What is needed
Rewrite all the rows below, replacing "chart" with "graph" everywhere and keeping everything else the same. Leave out the pictures.

==========

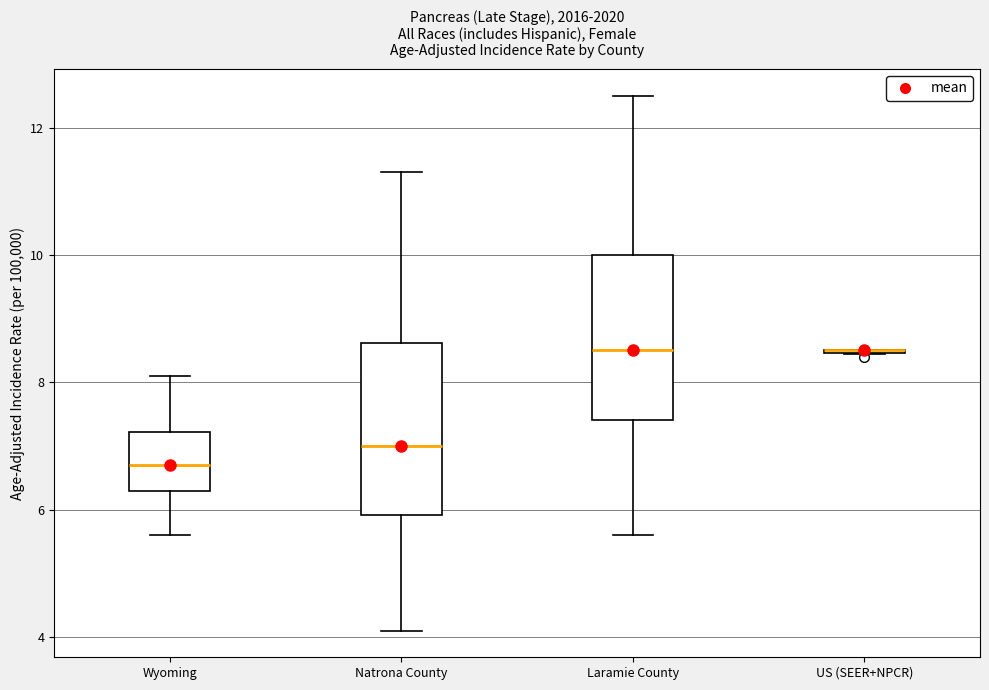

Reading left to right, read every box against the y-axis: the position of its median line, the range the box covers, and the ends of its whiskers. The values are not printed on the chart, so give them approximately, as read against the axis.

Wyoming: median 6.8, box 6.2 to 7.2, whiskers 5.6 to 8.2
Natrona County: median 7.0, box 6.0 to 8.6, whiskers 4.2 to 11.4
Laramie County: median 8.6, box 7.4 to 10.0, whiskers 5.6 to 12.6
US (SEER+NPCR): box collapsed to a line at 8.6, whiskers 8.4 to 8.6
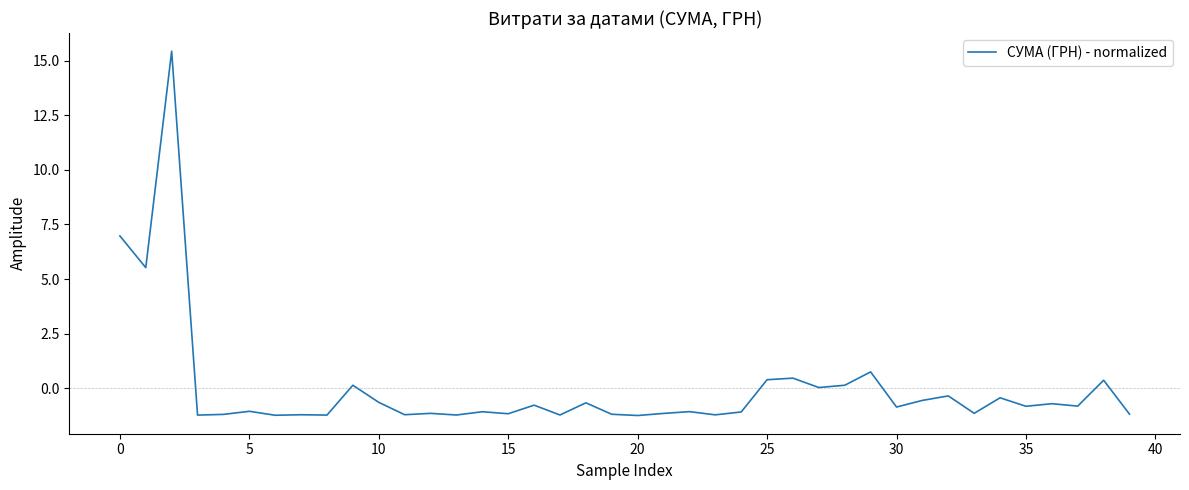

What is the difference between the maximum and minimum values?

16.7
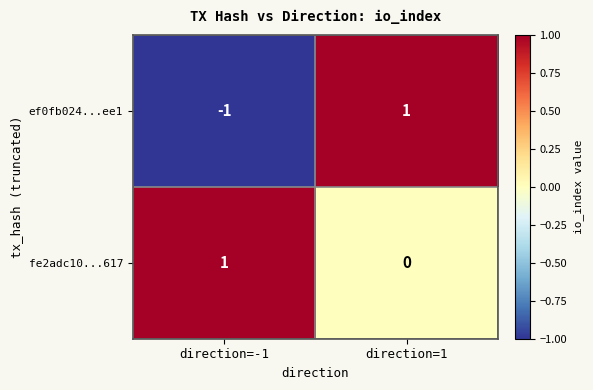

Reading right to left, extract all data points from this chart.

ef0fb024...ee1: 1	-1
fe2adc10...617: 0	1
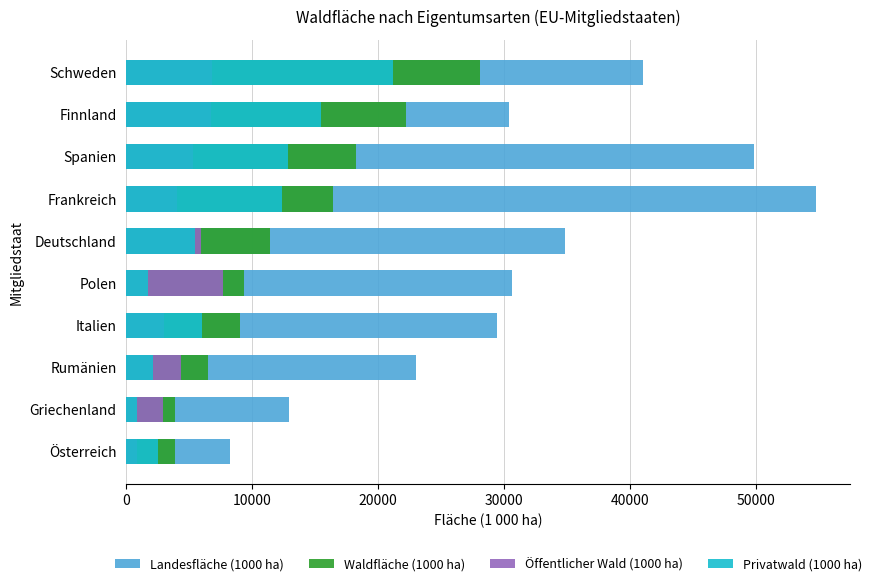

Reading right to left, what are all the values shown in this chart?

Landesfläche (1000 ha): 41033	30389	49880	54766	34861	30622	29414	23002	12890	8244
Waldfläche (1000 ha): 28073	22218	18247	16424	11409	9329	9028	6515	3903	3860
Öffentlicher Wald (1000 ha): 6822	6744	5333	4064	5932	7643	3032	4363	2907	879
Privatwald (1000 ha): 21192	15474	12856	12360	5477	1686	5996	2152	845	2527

==========

Task answer
Reading left to right, read every box against the y-axis: the position of its median line, the range the box covers, and the ends of its whiskers. The values are not printed on the graph, so give them approximately, as read against the axis.

Wyoming: median 6.8, box 6.2 to 7.2, whiskers 5.6 to 8.2
Natrona County: median 7.0, box 6.0 to 8.6, whiskers 4.2 to 11.4
Laramie County: median 8.6, box 7.4 to 10.0, whiskers 5.6 to 12.6
US (SEER+NPCR): box collapsed to a line at 8.6, whiskers 8.4 to 8.6

What is the difference between the maximum and minimum values?

16.7

Reading right to left, extract all data points from this graph.

ef0fb024...ee1: 1	-1
fe2adc10...617: 0	1

Reading right to left, what are all the values shown in this graph?

Landesfläche (1000 ha): 41033	30389	49880	54766	34861	30622	29414	23002	12890	8244
Waldfläche (1000 ha): 28073	22218	18247	16424	11409	9329	9028	6515	3903	3860
Öffentlicher Wald (1000 ha): 6822	6744	5333	4064	5932	7643	3032	4363	2907	879
Privatwald (1000 ha): 21192	15474	12856	12360	5477	1686	5996	2152	845	2527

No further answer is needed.